Deputies treated the case as urgent in part because Kinnamon had made a statement about self-harm, according to the affidavit. Investigators began pinging his cellphone to find him. Deputy Jacob Farmer reached Kinnamon by phone and started negotiating his surrender while dispatchers passed his cellphone locations to Kansas law enforcement. The pings showed Kinnamon moving north toward the Kansas line, then crossing into Kansas. At about 4:56 a.m., Sumner County sheriff’s deputies stopped the Buick Regal on I-35 and arrested him without incident. He was held in the Sumner County Jail before being returned to Payne County on April 9.
Investigators later searched the home and the vehicle. The affidavit says deputies found a single fired 9 mm casing in the living room near where the shooting occurred. The Sumner County Sheriff’s Office secured the Buick and found what investigators described as the suspected firearm inside the vehicle. The Oklahoma Medical Examiner’s Office responded to the scene, and Adams’ body was taken to Oklahoma City for further examination. The affidavit said there was trauma consistent with a gunshot wound to the head, though an investigator at the scene was unable to locate an entrance or exit wound before the body was transported.
Prosecutors are expected to rely on witness accounts, physical evidence and Kinnamon’s alleged statements to investigators. The charge lists 14 prosecution witnesses, including nine members of the Payne County Sheriff’s Office. Investigators said Kinnamon later admitted shooting Adams. They also said he told detectives that he and Adams had used methamphetamine before the shooting. Toxicology results were still pending, and authorities have not said whether those results will change the charges or the theory of the case. No court record reviewed for this report showed a final ruling on the cause and manner of death beyond the homicide allegation.

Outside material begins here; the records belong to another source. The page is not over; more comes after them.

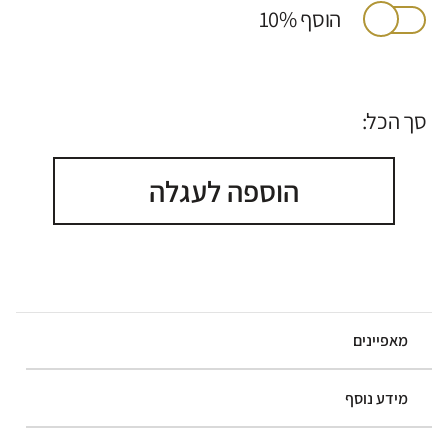
הוסף 10%
סך הכל:
הוספה לעגלה
מאפיינים
מידע נוסף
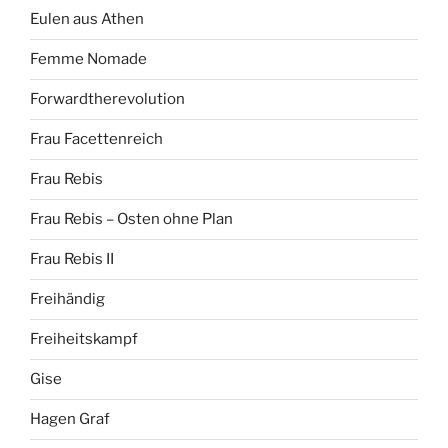
Eulen aus Athen
Femme Nomade
Forwardtherevolution
Frau Facettenreich
Frau Rebis
Frau Rebis – Osten ohne Plan
Frau Rebis II
Freihändig
Freiheitskampf
Gise
Hagen Graf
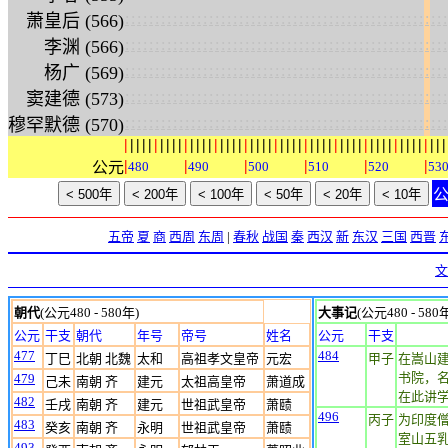
:
:
:
:
:
:
:
:
:
:
:
:
:
:
:
:
:
:
:
:
:
:
:
:
:
:
:
:
:
:
:
:
:
:
:
:
:
:
:
:
:
:
:
:
:
:
:
:
:
:
:
:
:
:
萧皇后 (566)
:
:
:
:
:
:
:
:
:
:
:
:
:
:
:
:
:
:
:
:
:
:
:
:
:
:
:
:
:
:
:
:
:
:
:
:
:
:
:
:
:
:
:
:
:
:
:
:
:
:
:
:
:
:
李渊 (566)
:
:
:
:
:
:
:
:
:
:
:
:
:
:
:
:
:
:
:
:
:
:
:
:
:
:
:
:
:
:
:
:
:
:
:
:
:
:
:
:
:
:
:
:
:
:
:
:
:
:
:
:
:
:
杨广 (569)
:
:
:
:
:
:
:
:
:
:
:
:
:
:
:
:
:
:
:
:
:
:
:
:
:
:
:
:
:
:
:
:
:
:
:
:
:
:
:
:
:
:
:
:
:
:
:
:
:
:
:
:
:
:
窦建德 (573)
:
:
:
:
:
:
:
:
:
:
:
:
:
:
:
:
:
:
:
:
:
:
:
:
:
:
:
:
:
:
:
:
:
:
:
:
:
:
:
:
:
:
:
:
:
:
:
:
:
:
:
:
:
:
穆罕默德 (570)
|
|
|
|
|
|
|
|
|
|
|
|
|
|
|
|
|
|
|
|
|
|
|
|
|
|
|
|
|
|
|
|
|
|
|
|
|
|
|
|
|
|
|
|
|
|
|
|
|
|
|
|
|
|
|
|
|
|
|
|
公元
480
490
500
510
520
53
五帝
夏
商
西周
东周
|
春秋
战国
秦
西汉
新
东汉
三国
西晋
文
朝代
(公元480 - 580年)
大事记
(公元480 - 580
公元
干支
朝代
年号
帝号
姓名
公元
干支
477
484
丁巳
北朝 北魏
太和
高祖孝文皇帝
元宏
甲子
在嵩山建
书院，
479
己未
南朝 齐
建元
太祖高皇帝
萧道成
在此讲
482
壬戌
南朝 齐
建元
世祖武皇帝
萧赜
496
丙子
为印度
483
癸亥
南朝 齐
永明
世祖武皇帝
萧赜
室山五
493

The case now turns on the first court stage where prosecutors must show enough evidence for the charge to move forward. Kinnamon’s next court appearance was scheduled for May 4, when he could seek a preliminary hearing. At that hearing, a judge may hear testimony from investigators or witnesses and decide whether probable cause supports trial proceedings. Defense filings, if any, could challenge the state’s account, the alleged confession, the firearm evidence or the alternative manslaughter count. Kinnamon is presumed innocent unless convicted.
For Adams’ family, the court record describes only fragments of a scene that unfolded before dawn on a holiday morning: a mother arriving to pick up her daughter, a child taken out of the room, a brother trying to follow the fleeing car and emergency workers attempting lifesaving care. The affidavit does not identify a broader motive. It also leaves unanswered what happened in the hours before Adams arrived at the home, how long the argument lasted and what the child saw or heard before relatives got him outside.
Connor Kinnamon remained in the Payne County Jail as the case advanced, with the May 4 proceeding set as the next listed milestone. Investigators continued to frame the shooting as a domestic homicide witnessed by family members and followed by a two-hour flight into Kansas.
Author note: Last updated May 10, 2026.